● Dataset excerpts:
- Opening Delimiter -

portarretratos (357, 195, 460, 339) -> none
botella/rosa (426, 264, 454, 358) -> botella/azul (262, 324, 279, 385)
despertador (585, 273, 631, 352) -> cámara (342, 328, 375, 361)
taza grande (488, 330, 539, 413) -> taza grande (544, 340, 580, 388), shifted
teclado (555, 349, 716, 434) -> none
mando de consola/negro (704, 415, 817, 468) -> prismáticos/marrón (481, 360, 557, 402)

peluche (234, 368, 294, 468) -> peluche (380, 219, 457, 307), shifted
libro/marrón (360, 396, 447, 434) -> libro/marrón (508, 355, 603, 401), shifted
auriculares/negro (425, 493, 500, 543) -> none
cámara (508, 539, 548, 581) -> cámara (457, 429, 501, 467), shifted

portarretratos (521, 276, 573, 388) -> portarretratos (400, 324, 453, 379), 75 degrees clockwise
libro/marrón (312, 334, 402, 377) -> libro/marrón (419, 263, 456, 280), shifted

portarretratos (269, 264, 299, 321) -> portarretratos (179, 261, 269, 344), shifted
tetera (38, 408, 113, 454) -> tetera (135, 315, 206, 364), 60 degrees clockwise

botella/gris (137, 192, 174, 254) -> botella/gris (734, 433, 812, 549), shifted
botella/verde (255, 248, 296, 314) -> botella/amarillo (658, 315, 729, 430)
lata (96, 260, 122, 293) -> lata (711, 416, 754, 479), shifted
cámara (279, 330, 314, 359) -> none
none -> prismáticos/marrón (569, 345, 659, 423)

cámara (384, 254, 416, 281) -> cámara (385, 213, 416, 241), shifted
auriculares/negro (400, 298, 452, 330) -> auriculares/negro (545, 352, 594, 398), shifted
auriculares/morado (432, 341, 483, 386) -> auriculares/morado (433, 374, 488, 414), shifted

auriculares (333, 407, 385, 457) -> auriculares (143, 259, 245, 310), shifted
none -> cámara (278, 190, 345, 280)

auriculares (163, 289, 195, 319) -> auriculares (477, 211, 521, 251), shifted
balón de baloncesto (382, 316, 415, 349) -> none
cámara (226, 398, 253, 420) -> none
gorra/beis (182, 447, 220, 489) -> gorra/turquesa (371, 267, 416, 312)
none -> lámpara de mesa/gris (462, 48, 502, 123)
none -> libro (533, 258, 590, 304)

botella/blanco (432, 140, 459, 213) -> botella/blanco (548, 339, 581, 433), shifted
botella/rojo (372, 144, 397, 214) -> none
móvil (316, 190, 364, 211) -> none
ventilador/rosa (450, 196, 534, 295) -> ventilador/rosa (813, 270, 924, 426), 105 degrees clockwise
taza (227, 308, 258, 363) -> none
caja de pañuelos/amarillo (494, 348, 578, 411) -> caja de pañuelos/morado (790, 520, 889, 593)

- Closing Delimiter -

Using the records above, write out exactly the lines between the one holding "despertador (585, 273, 631, 352)" and the one holding "teclado (555, 349, 716, 434) -> none", inclusive; leave everything else out.

despertador (585, 273, 631, 352) -> cámara (342, 328, 375, 361)
taza grande (488, 330, 539, 413) -> taza grande (544, 340, 580, 388), shifted
teclado (555, 349, 716, 434) -> none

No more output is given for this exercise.